:: PROBLEM ::
Can you rewrite the Peltier article from "Supporters from coast" up to and including "Dakota in 1975.", putting "campaign of terror" in place of "reign of terror"?

:: TEXT TO READ ::
____________
-------------------------
Via Workers World News Service
Reprinted from the Feb. 21, 2002
issue of Workers World newspaper
-------------------------

MARCHERS DEMAND "FREE PELTIER!" 
LINK ENERGY LAND GRAB TO 1975 STRUGGLE

By Jim McMahan
Seattle

This year's International Day of Solidarity with Native 
warrior Leonard Peltier was marked by a rally and march for 
justice in Tacoma, Wash., on Feb. 9. The protest was one of 
a number of events across the country on the 27th 
anniversary of Peltier's capture in Canada in 1976.

Supporters from coast to coast in the United States and 
around the world maintain that Leonard Peltier remains in 
prison for defending his people against an FBI-organized 
reign of terror on the Pine Ridge Reservation in South 
Dakota in 1975.

The U.S. government claimed Peltier had shot two FBI agents. 
Peltier's lawyers disproved the government's case against 
this world-renowned political prisoner during his appeals--
to the point that government prosecutors admitted they had 
no real case against him. Yet the courts would not grant him 
a new trial.
____________
:: ENTRIES PROVIDED ::
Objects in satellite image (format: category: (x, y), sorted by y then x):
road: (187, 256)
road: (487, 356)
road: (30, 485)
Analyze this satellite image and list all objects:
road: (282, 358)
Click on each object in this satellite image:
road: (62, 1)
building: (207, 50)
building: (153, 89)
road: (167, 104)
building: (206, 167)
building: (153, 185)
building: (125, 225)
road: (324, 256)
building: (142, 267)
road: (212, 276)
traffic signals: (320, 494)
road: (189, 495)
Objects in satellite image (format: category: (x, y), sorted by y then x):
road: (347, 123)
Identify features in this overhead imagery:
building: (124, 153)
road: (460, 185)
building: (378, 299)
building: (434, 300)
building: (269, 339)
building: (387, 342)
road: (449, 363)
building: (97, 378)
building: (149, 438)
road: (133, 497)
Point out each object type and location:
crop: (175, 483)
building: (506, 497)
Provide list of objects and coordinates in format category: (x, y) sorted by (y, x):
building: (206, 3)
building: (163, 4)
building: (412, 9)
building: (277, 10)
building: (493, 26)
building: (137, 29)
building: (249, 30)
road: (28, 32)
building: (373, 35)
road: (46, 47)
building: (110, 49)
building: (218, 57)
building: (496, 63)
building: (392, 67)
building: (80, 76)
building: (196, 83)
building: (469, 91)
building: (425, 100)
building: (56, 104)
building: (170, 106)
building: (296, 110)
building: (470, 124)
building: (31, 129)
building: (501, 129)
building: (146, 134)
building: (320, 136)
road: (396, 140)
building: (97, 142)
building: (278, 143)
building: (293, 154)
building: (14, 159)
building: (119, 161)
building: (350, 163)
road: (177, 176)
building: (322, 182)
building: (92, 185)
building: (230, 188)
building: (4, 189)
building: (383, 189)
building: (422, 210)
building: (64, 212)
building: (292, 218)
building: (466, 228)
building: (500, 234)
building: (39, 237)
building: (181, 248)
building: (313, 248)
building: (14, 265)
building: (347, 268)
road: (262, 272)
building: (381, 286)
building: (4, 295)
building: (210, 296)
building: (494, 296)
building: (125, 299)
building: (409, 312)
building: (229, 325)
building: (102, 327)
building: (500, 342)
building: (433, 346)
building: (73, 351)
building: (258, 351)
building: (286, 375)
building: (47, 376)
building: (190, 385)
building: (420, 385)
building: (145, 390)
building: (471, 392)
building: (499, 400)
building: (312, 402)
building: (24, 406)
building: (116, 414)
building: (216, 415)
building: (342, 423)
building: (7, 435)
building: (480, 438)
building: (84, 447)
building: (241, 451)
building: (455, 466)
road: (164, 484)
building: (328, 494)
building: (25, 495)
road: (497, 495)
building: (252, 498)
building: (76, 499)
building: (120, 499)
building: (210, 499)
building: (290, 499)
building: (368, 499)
____________
:: FINISHED EXERCISE ::
Supporters from coast to coast in the United States and 
around the world maintain that Leonard Peltier remains in 
prison for defending his people against an FBI-organized 
campaign of terror on the Pine Ridge Reservation in South 
Dakota in 1975.